In der Tat hatte ihn Hamilton regelrecht düpiert in den Tagen vor dem Rennen, als er mit der Eroberung der 66. Pole Position seiner Karriere Ayrton Senna überholte. In jedem Durchgang hatte der Brite die schnellsten Runden gefahren.

Zweifelsfrei ist die Strecke in Aserbaidschan eine der ungewöhnlichsten im Kalender. Sie windet sich durch das Herz von Baku; es gibt verwinkelte Ecken und enge Passagen, die sich durch die Altstadt schlängeln - und dann aber auch eine 1,9 Kilometer lange Zielgerade für die Freunde von Geschwindigkeiten jenseits der 350 km/h. Die vergleichsweise harmlose Frage zu Beginn war: Würde Räikkönen noch vor der ersten Kurve Platz machen für Kollege Vettel? Nun, das tat er nicht. Schon der Start geriet viel wilder.

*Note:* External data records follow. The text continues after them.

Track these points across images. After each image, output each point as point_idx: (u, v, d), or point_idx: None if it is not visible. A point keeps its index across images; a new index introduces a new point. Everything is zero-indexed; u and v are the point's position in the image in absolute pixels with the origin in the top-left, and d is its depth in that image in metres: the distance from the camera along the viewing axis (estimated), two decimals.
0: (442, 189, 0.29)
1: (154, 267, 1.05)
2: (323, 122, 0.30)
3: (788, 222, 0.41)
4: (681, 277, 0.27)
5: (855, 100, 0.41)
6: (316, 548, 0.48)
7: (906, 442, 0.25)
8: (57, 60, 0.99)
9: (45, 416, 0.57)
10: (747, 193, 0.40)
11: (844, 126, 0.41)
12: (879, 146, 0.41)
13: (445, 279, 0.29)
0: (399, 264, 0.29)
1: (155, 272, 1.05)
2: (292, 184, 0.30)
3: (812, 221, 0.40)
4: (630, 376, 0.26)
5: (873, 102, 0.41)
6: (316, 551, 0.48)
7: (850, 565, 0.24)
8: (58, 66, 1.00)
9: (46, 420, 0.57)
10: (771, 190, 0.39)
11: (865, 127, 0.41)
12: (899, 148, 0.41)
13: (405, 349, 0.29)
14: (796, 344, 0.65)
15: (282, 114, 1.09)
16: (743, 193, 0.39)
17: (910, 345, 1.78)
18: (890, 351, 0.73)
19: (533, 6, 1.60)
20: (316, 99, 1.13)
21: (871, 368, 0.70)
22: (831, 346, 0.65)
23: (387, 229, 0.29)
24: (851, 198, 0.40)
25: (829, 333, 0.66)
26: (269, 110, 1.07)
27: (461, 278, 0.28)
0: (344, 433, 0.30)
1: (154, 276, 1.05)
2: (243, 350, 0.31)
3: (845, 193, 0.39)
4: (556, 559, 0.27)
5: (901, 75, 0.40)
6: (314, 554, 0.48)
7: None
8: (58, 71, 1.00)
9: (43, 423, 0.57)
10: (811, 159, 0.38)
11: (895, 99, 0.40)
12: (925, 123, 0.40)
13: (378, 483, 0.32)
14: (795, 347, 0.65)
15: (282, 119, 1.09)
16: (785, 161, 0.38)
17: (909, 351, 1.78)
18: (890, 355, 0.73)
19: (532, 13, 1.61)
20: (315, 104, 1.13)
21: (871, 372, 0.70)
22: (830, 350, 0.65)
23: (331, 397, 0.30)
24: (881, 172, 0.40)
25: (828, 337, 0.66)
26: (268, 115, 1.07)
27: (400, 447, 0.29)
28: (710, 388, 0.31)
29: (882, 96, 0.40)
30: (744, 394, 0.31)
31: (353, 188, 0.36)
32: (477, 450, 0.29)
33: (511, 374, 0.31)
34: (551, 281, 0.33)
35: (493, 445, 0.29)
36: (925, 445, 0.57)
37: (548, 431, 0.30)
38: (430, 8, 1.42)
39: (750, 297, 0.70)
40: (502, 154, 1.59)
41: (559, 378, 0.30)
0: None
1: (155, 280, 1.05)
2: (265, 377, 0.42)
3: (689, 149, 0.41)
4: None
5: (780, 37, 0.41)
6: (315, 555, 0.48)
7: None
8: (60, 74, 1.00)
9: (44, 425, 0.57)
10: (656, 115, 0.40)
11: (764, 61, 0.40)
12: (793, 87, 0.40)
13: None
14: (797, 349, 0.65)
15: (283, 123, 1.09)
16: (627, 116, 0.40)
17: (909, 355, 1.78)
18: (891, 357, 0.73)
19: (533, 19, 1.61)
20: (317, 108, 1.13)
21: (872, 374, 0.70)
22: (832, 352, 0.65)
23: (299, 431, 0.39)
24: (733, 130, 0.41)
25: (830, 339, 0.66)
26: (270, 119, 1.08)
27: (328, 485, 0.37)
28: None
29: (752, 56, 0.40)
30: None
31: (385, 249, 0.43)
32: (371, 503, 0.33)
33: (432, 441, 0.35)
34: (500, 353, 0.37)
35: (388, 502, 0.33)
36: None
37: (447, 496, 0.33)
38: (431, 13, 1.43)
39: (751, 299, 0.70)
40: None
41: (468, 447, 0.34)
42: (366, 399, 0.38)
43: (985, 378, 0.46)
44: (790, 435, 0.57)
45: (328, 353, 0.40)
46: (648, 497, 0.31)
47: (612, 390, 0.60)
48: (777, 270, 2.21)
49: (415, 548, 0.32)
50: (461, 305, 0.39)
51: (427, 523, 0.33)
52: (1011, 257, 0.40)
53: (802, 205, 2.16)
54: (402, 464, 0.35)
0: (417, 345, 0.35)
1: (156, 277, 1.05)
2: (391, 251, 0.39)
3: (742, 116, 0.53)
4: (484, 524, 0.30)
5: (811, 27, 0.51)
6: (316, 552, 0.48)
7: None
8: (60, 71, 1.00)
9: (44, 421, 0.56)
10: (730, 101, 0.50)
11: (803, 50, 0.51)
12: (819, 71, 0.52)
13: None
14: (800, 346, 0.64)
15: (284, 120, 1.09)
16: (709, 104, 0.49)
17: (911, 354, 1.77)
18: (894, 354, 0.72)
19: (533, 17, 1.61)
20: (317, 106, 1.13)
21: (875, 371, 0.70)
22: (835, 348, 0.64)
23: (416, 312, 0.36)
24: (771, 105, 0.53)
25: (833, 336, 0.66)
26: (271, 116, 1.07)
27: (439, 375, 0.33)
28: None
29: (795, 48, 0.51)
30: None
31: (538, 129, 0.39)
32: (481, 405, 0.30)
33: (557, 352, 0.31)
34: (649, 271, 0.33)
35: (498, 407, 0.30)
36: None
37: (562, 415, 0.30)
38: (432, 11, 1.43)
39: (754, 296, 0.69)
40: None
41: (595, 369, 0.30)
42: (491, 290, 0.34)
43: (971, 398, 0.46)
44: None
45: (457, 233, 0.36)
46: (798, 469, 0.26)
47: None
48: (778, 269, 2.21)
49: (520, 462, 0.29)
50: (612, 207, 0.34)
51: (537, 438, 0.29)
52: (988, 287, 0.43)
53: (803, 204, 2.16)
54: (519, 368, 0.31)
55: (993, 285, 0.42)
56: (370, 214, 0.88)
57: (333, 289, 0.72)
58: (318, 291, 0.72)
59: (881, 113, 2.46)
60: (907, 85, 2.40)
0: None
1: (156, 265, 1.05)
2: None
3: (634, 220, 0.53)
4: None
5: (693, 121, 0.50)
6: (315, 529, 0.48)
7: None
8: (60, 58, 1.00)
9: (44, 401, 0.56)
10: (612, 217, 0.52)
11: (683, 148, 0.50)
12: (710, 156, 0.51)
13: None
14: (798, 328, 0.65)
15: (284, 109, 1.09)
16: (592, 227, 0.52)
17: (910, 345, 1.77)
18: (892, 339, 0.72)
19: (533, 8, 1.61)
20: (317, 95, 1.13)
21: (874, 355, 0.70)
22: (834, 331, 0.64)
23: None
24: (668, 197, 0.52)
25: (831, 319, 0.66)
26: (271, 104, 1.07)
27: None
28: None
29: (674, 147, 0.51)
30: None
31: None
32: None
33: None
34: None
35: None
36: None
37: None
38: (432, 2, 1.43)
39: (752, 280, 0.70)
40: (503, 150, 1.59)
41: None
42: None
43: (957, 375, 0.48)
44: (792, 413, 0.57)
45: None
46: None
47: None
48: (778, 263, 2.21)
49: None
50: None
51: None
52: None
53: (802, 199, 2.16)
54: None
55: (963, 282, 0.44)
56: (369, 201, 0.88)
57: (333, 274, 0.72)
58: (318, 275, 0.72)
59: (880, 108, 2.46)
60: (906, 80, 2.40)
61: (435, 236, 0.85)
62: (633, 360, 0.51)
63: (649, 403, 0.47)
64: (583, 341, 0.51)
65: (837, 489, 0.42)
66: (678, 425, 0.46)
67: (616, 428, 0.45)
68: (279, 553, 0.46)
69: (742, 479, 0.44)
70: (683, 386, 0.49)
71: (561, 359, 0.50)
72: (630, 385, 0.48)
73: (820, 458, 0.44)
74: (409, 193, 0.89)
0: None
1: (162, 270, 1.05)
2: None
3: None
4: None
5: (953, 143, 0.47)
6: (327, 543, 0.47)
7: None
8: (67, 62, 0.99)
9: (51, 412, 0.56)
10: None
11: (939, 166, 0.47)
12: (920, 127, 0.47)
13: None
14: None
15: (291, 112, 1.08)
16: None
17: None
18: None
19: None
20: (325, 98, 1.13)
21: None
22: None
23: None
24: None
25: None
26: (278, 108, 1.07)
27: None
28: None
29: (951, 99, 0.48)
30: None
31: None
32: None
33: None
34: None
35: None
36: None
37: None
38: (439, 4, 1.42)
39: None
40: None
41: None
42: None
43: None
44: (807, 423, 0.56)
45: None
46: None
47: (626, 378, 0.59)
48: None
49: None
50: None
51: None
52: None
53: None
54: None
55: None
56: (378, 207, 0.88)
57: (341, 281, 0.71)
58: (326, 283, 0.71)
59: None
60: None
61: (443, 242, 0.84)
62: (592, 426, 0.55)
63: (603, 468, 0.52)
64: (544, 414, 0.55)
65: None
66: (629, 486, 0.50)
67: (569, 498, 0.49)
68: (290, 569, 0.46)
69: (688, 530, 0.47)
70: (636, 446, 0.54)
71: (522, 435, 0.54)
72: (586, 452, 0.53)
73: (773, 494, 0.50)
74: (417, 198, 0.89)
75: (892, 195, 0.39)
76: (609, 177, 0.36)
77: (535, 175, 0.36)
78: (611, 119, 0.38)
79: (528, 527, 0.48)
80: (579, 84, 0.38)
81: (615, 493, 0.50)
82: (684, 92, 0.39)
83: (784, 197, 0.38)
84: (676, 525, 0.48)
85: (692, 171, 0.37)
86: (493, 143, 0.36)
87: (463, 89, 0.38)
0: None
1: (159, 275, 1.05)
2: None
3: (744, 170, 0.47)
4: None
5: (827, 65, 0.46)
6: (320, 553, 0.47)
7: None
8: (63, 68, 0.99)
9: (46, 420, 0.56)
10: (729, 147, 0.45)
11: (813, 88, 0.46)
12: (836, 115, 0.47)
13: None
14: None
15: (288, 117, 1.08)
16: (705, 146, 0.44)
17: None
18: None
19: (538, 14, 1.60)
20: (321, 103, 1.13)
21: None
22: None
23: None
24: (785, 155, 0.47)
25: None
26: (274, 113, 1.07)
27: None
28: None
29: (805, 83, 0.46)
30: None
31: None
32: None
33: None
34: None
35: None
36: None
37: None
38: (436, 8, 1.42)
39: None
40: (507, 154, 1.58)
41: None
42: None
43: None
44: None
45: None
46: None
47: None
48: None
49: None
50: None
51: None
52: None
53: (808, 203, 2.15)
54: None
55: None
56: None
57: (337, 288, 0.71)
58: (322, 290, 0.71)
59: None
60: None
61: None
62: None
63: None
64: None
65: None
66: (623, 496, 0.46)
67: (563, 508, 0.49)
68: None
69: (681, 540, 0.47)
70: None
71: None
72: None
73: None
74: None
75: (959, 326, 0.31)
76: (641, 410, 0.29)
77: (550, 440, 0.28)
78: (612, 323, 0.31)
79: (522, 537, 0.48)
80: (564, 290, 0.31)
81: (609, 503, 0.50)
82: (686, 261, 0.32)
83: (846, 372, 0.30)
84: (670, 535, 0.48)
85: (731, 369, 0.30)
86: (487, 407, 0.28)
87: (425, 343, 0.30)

Um die erste Kurve bogen die Führenden noch analog ihrer Parkposition, doch dann ging es in die zweite Biege. Räikkönen versuchte, Bottas außen zu überholen, der Mercedes-Pilot konterte, machte den Weg möglichst eng, die Wagen touchierten einander. Diese Kollision nutzte wiederum Vettel, er zog an beiden vorbei und nahm so gleich in der ersten Runde die Verfolgung von Hamilton auf. Bottas zog sich bei dem Unfall die stärkere Beschädigung zu, er hatte einen Plattfuß vorne rechts - und fuhr an die Box, um an seinem Wagen einen neuen Frontflügel anschrauben zu lassen. Räikkönen klagte nur über Probleme an seiner Hinterachse, die zwei Finnen wurden nach hinten durchgereicht.

Weiter vorne hielt Vettel nicht nur mit, er schloss sogar auf. Er und Hamilton fuhren abwechselnd schnellste Runden, nach zehn von 51 Umdrehungen lag Vettel nur noch 3,4 Sekunden hinter dem Briten. Und dann rollte erstmals das Safety Car auf die Piste. Weil der Toro Rosso von Daniil Kvyat in Kurve zwölf auf der Piste quer stand; und auch aus Verstappens Wagen qualmte eine kleine schwarze Wolke. "Engine, engine!", rief der Niederländer über Funk, dann rollte er an die Box und stellte sein Auto mit Motorschaden ab.

Die Piloten haben ein Problem

Vettel und Hamilton nutzten die Gelegenheit zum Reifenwechsel, beide zogen die zweitweichste Mischung auf, mit der sie nun bis zum Ende durchfahren wollten. Der Brite begann allerdings kurz darauf zu maulen: "Das Safety Car fährt zu langsam. Das ist gefährlich für uns. Die Reifentemperaturen gehen in den Keller", funkte er. Das Problem galt für alle Piloten. Aber nicht einmal Hamilton ahnte zu diesem Zeitpunkt, dass seine Geschwindigkeit hinter dem Sicherheitsfahrzeug noch zum großen Thema werden würde.

"Die zehn Sekunden sind nicht genug, Charlie, du weißt das", funkte Hamilton

Das Safety Car bog wieder an die Box, die Wagen beschleunigten, doch nun verlor der Ferrari von Räikkönen ohne Fremdeinwirkung Teile, die auf die Piste segelten wie die Federn eines frisch gerupften Huhns. Also bog Bernd Mayländer zurück auf die Strecke, und schon wieder tuckerten die Rennwagen gemächlich hintereinander her.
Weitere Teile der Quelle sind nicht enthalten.